::: DATA EXTRACT :::
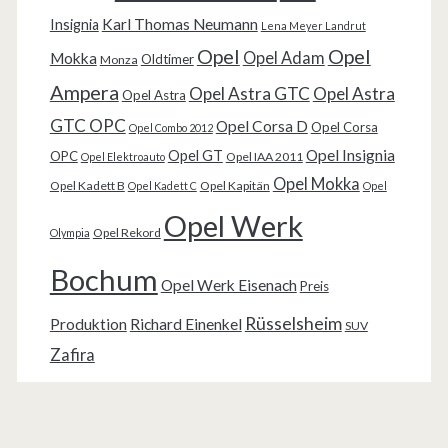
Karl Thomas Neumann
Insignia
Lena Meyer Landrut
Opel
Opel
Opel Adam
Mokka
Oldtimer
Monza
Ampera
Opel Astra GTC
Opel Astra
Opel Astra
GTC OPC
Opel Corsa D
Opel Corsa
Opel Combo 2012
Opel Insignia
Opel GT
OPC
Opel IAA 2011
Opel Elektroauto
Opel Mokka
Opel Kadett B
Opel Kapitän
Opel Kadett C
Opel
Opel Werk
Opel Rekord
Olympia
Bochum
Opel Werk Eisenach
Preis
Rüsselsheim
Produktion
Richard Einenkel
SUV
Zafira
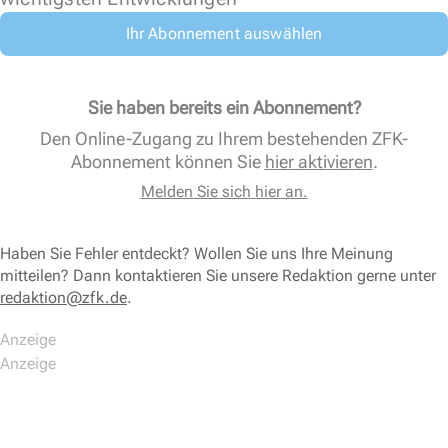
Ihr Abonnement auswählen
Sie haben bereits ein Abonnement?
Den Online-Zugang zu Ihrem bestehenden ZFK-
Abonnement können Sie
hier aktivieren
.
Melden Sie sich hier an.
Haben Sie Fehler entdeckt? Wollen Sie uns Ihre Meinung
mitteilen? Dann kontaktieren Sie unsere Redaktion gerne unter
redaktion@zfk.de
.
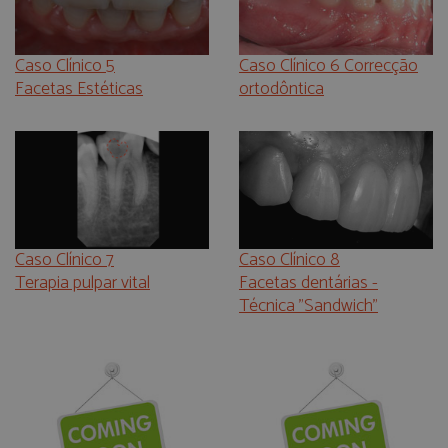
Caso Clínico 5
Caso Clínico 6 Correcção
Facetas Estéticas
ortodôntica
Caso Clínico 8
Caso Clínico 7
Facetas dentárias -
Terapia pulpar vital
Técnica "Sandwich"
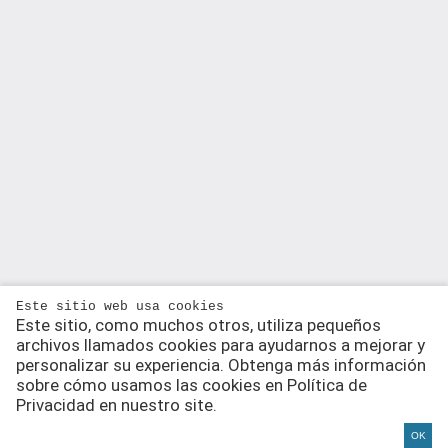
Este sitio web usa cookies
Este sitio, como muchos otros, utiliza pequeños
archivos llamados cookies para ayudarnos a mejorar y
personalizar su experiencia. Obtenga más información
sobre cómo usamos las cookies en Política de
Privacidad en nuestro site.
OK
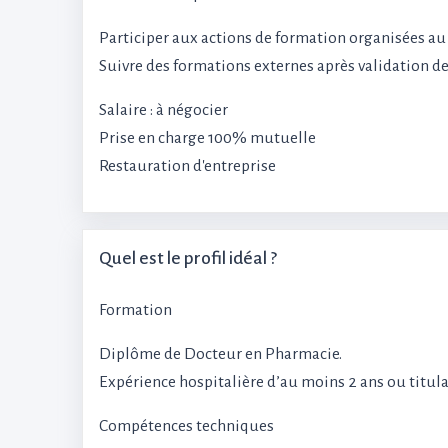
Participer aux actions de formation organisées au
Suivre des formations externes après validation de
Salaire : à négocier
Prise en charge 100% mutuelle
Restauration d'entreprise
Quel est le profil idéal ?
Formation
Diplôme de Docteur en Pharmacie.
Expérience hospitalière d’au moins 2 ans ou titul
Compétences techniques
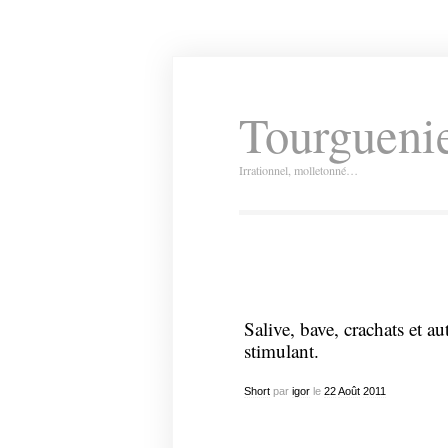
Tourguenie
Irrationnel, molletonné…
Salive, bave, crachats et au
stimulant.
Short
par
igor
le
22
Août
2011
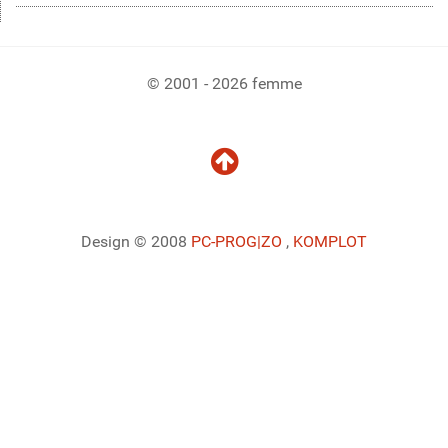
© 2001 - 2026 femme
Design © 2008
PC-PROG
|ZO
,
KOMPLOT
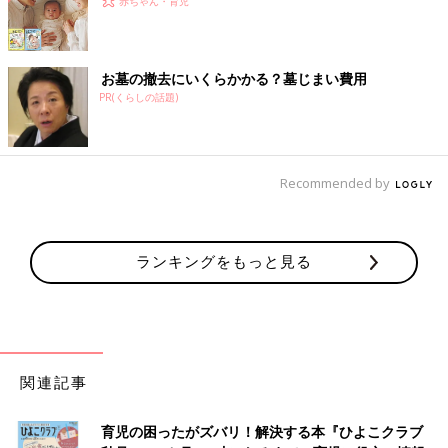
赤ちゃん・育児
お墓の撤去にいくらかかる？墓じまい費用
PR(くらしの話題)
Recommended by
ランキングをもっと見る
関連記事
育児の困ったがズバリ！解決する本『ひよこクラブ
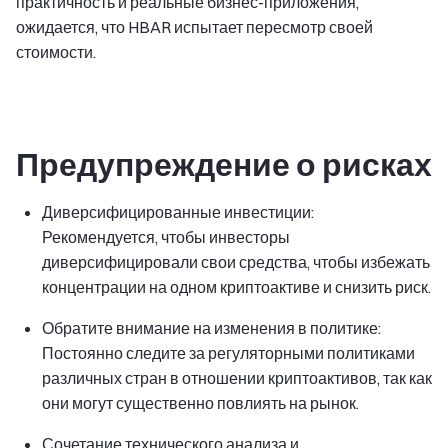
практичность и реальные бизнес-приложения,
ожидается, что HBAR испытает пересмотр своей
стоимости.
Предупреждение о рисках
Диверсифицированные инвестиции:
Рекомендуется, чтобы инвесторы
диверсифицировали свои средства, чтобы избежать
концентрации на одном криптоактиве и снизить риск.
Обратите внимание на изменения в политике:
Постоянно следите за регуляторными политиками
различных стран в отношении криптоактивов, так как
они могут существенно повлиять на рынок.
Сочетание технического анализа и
:::
::: DATA EXTRACT :::
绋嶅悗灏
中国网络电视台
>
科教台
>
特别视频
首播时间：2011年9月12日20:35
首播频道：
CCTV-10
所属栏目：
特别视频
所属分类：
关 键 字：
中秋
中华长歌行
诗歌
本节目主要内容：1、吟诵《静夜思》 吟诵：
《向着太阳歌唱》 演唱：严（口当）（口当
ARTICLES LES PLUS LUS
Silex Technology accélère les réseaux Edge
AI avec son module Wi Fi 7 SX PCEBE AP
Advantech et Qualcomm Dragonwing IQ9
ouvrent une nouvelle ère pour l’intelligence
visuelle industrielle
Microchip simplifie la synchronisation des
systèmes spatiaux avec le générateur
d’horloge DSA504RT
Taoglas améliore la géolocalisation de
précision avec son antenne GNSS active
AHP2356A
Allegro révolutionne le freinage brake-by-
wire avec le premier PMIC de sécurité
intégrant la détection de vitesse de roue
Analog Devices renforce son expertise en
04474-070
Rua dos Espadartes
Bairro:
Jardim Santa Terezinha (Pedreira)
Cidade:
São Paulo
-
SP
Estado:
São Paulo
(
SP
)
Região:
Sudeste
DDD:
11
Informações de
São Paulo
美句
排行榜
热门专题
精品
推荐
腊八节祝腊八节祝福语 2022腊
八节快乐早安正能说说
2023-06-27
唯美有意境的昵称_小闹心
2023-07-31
:::
::: DATA EXTRACT :::
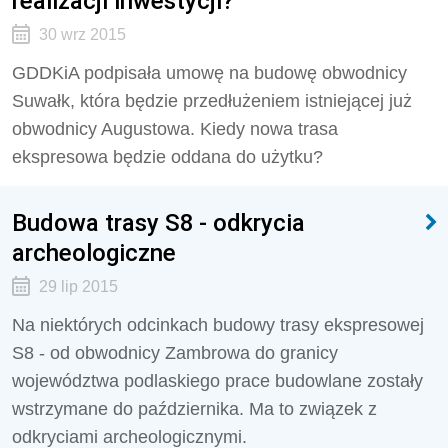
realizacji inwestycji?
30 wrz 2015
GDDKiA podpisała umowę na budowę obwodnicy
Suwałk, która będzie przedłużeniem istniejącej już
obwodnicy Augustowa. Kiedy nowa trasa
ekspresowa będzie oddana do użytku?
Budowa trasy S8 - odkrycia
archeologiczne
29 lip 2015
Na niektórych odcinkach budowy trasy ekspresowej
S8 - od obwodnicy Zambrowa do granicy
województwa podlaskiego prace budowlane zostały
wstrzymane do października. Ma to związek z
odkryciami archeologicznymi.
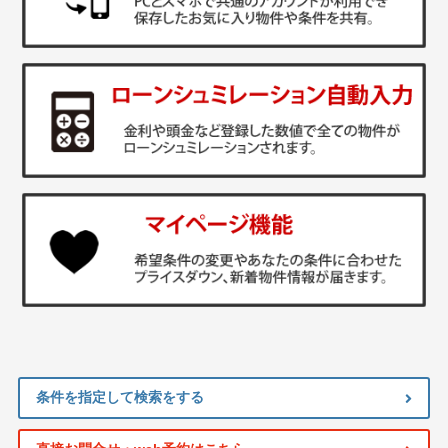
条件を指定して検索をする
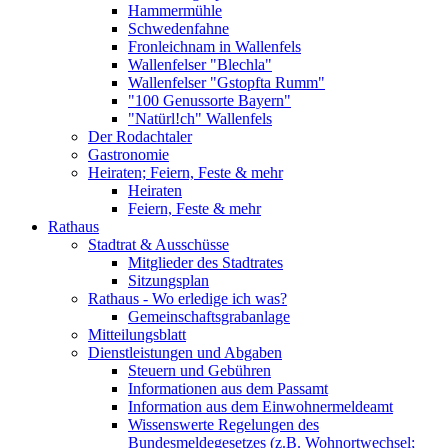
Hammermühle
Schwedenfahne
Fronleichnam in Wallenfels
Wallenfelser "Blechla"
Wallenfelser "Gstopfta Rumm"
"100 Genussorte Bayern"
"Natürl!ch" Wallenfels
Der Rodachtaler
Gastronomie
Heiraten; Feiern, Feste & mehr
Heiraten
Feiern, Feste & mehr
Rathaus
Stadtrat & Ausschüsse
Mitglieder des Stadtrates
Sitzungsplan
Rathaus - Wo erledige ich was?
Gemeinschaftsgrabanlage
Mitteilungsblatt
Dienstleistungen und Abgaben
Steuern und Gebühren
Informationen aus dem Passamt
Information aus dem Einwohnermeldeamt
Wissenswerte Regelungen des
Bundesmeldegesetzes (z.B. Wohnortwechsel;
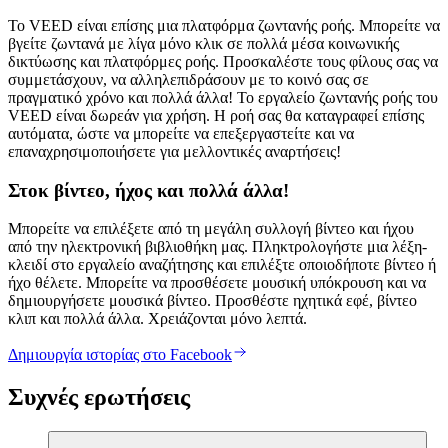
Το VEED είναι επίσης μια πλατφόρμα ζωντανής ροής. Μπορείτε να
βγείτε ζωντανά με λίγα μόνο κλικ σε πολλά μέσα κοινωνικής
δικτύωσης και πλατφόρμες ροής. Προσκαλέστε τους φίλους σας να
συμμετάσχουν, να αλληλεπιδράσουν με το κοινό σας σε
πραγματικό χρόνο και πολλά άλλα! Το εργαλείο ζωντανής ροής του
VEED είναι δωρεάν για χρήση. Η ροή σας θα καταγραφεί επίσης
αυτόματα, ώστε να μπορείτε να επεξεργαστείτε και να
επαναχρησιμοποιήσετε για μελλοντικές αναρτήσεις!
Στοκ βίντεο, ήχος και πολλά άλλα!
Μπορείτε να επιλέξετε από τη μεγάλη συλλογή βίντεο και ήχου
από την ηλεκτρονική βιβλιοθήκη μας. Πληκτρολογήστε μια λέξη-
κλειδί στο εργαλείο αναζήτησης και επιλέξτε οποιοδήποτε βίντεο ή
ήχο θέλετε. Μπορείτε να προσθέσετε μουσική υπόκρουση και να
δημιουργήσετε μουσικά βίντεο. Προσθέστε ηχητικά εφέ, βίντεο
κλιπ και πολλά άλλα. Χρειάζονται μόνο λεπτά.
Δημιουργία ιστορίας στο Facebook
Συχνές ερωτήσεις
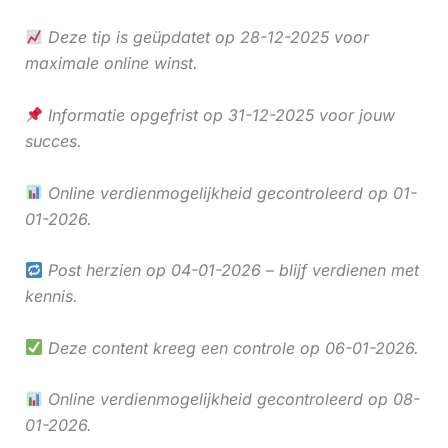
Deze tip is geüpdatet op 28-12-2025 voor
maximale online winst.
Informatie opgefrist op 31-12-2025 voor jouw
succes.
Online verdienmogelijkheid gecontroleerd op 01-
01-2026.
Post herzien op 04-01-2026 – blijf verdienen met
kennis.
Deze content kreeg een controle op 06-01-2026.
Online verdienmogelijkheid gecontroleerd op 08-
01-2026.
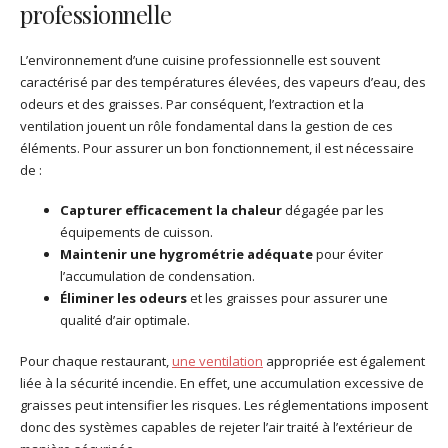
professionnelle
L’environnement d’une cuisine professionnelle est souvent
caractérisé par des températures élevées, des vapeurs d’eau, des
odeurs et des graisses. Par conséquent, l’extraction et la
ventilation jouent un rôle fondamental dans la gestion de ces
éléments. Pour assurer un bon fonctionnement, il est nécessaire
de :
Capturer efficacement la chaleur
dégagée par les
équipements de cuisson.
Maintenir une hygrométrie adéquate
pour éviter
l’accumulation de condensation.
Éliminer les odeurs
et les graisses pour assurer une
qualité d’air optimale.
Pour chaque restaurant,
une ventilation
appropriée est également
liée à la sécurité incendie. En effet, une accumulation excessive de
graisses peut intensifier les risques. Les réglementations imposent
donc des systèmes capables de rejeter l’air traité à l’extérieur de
:::
Return each line of the material above in which the string "μόνο" appears.

βγείτε ζωντανά με λίγα μόνο κλικ σε πολλά μέσα κοινωνικής
κλιπ και πολλά άλλα. Χρειάζονται μόνο λεπτά.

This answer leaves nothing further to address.